■ Task to carry out
Copy, in full, each line of the material that holds the word "FilePolarity".

■ Source material
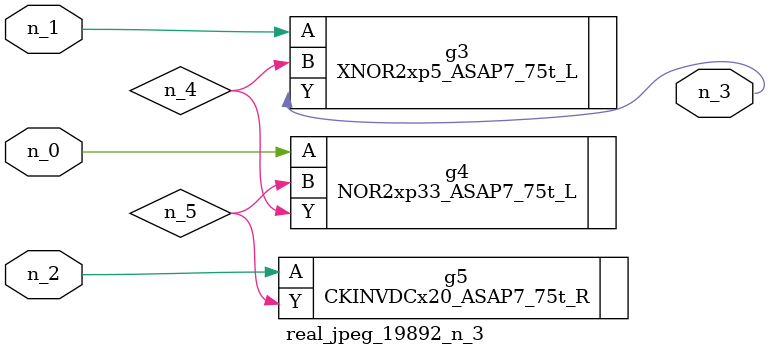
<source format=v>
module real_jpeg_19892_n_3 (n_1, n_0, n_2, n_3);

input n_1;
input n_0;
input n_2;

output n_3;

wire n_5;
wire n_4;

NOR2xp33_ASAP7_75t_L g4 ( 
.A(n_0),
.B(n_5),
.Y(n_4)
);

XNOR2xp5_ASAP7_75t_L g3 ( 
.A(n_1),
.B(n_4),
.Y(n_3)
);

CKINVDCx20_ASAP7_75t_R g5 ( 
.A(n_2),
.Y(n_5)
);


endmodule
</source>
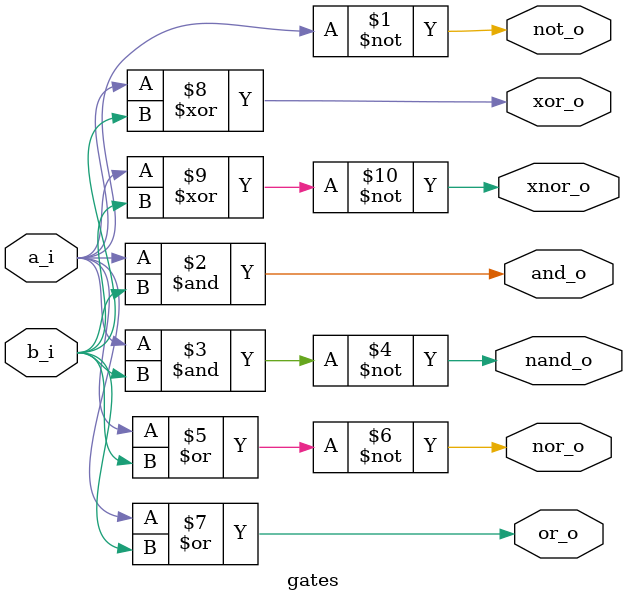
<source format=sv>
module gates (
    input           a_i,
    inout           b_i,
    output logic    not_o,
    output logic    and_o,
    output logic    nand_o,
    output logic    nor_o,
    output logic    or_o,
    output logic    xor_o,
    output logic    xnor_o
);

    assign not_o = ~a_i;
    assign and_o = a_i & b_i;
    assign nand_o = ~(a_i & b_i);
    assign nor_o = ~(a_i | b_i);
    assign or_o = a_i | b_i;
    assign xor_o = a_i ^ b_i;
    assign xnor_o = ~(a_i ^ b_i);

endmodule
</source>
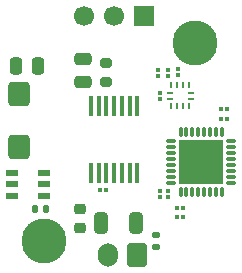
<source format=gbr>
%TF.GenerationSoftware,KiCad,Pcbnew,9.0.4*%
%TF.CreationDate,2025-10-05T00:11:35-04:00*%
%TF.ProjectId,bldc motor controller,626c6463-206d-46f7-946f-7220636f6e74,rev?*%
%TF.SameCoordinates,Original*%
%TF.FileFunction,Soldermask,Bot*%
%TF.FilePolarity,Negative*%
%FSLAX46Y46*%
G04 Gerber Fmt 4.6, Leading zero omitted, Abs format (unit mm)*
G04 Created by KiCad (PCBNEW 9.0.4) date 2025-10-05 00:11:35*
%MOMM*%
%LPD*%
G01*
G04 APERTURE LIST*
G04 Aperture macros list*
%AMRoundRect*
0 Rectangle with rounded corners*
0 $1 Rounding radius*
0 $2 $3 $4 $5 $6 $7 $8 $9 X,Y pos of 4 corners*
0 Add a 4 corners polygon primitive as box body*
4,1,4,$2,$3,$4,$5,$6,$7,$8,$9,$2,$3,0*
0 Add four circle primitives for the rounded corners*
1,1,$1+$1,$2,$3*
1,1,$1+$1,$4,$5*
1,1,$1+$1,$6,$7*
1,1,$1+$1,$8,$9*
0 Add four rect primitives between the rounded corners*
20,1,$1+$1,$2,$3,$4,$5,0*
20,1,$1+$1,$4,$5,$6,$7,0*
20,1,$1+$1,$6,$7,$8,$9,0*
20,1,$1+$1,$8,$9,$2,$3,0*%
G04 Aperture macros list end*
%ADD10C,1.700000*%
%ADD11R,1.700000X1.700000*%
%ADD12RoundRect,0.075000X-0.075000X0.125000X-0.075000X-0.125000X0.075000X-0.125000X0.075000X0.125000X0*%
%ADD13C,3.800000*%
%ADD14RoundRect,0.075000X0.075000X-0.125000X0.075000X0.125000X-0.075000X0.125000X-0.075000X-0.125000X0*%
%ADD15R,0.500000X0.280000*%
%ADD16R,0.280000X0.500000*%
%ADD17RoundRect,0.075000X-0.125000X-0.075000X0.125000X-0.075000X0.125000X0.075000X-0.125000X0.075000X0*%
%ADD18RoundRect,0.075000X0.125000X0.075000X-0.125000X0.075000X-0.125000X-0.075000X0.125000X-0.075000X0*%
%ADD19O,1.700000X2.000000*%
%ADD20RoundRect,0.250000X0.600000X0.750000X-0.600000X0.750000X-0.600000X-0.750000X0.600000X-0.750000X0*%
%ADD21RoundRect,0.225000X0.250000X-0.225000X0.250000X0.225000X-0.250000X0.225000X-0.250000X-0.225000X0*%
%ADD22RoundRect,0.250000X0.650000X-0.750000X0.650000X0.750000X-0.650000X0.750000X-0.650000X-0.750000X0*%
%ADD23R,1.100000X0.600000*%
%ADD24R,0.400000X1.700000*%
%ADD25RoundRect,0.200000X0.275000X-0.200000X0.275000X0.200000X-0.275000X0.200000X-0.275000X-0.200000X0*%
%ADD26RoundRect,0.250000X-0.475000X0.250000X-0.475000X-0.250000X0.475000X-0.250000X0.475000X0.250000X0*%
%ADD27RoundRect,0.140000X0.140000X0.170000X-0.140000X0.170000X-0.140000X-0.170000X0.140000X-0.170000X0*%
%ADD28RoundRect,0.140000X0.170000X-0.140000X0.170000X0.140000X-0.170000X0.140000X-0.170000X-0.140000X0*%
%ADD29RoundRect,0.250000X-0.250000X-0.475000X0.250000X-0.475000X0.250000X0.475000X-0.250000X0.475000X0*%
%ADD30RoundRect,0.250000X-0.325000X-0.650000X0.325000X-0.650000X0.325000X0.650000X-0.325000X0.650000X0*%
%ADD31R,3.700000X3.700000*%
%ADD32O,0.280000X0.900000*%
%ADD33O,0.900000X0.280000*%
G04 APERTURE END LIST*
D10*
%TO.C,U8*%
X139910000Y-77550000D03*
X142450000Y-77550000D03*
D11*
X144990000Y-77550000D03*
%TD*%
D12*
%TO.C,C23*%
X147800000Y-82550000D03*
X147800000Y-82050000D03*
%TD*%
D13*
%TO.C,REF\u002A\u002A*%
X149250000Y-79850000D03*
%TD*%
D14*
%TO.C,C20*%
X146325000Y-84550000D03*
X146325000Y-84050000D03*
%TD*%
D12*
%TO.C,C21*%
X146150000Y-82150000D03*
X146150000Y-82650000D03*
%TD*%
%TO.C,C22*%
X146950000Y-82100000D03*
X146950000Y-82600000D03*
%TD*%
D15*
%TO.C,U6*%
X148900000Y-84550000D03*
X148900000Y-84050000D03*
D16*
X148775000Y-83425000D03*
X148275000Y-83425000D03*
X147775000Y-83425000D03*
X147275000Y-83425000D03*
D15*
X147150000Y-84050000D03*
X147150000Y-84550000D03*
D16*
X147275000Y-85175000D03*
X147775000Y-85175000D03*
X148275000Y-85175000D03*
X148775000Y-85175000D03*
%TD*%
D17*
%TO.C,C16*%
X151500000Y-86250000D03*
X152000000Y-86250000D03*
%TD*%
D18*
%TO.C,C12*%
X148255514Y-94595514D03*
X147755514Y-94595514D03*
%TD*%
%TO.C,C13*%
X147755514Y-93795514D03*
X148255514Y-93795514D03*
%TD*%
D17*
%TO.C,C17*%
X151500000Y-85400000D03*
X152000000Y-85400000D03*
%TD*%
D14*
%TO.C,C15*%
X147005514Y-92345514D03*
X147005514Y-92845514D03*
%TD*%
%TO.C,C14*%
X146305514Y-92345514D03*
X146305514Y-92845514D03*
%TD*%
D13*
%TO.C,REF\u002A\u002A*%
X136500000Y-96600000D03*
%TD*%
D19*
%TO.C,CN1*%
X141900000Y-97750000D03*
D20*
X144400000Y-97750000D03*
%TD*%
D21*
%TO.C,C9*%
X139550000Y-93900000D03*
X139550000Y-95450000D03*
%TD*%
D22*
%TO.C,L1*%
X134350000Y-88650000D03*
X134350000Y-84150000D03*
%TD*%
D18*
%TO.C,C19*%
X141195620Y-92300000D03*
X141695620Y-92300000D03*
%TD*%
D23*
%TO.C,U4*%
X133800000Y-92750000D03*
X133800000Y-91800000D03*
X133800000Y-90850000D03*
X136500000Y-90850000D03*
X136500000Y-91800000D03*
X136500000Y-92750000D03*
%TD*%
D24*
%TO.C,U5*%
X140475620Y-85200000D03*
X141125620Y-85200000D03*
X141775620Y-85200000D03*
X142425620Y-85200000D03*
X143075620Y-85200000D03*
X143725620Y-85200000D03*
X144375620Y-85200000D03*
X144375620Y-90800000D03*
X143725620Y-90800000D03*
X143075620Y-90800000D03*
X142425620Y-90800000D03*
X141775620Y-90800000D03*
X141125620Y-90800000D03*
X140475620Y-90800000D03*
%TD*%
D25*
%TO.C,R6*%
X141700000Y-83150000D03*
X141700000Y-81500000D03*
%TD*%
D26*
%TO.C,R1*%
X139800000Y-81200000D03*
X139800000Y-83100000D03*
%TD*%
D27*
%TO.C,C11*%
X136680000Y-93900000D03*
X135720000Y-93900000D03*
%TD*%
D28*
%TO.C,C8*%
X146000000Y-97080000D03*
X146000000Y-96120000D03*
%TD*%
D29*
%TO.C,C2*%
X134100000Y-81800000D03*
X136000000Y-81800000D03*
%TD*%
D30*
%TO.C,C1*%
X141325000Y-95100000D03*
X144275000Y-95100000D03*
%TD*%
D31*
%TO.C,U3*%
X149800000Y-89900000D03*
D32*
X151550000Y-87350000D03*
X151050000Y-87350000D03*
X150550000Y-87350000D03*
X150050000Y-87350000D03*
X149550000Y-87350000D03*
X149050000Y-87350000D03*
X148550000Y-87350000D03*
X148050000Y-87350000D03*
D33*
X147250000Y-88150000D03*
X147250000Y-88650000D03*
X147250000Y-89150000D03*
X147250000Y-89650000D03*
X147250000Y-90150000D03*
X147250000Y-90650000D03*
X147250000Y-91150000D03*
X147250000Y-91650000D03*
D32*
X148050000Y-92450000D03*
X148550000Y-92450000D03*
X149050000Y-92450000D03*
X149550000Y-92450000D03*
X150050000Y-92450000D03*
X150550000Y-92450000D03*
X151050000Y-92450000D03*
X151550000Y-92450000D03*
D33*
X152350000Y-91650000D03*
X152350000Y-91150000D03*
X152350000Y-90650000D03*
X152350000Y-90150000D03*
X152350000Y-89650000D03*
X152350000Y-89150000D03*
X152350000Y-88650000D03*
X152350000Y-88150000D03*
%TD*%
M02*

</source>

...

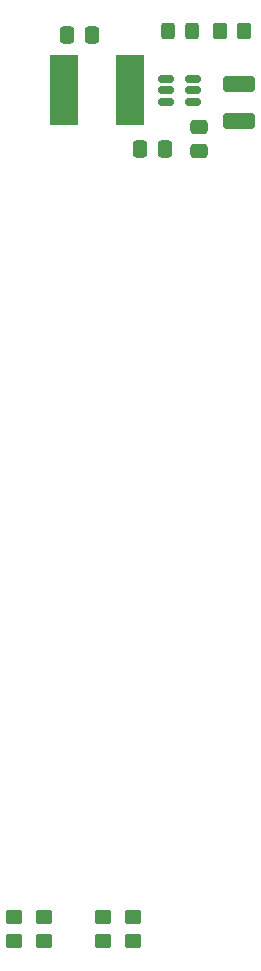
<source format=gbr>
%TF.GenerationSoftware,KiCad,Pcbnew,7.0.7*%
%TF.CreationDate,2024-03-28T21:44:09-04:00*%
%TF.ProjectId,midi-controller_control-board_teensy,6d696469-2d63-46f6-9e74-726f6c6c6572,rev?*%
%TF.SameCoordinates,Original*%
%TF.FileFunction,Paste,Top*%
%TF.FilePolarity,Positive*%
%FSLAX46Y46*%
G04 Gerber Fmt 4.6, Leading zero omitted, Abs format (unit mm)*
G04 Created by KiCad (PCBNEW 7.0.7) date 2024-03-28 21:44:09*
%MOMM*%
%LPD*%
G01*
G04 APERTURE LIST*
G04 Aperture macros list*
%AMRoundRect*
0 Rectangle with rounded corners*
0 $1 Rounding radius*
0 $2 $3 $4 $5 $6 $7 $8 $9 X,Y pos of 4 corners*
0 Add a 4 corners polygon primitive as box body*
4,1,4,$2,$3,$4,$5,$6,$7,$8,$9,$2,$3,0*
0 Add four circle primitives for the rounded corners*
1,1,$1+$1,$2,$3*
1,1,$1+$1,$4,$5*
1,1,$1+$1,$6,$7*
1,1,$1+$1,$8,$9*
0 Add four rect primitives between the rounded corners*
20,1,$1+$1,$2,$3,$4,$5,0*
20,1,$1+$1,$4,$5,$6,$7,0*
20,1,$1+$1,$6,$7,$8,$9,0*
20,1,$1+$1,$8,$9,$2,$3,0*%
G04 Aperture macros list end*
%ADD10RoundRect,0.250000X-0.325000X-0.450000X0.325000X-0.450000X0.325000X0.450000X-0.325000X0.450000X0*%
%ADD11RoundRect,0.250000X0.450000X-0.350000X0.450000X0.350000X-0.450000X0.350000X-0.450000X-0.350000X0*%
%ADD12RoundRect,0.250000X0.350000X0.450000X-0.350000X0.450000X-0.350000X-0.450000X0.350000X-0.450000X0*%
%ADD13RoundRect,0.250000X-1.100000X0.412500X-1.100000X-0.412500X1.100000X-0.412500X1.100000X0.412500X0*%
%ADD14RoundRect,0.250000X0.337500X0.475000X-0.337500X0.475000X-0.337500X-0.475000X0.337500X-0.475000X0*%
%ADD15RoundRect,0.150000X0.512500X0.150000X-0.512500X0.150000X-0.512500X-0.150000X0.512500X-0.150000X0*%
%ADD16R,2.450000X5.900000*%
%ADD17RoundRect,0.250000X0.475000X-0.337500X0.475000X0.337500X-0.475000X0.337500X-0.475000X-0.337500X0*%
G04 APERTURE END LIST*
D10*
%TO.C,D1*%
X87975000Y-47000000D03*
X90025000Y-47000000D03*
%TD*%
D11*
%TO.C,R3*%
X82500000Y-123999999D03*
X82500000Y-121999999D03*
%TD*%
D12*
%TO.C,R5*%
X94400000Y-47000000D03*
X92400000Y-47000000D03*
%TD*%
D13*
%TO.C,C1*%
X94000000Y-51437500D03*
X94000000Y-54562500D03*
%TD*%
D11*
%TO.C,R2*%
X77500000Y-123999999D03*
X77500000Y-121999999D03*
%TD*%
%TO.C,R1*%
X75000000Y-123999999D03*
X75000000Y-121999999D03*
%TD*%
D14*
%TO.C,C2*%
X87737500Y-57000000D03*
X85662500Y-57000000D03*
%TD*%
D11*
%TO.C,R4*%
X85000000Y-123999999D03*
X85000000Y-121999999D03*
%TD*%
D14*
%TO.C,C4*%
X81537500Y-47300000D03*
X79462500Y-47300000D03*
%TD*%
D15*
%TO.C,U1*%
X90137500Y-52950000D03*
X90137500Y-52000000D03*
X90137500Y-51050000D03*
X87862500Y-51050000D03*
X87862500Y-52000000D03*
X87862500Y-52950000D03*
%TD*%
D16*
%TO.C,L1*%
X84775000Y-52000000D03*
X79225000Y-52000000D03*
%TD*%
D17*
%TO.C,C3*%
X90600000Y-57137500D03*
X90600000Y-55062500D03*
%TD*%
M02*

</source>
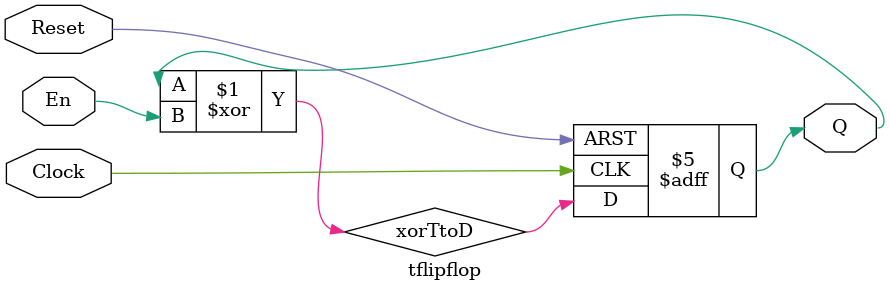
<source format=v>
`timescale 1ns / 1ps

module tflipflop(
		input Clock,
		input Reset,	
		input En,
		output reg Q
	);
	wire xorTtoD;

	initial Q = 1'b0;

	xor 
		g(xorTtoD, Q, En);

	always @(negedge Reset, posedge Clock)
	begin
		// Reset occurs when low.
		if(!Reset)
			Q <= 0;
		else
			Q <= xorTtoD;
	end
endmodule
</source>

■ Exercise answer
%TF.FilePolarity,Negative*%
%TF.FilePolarity,Positive*%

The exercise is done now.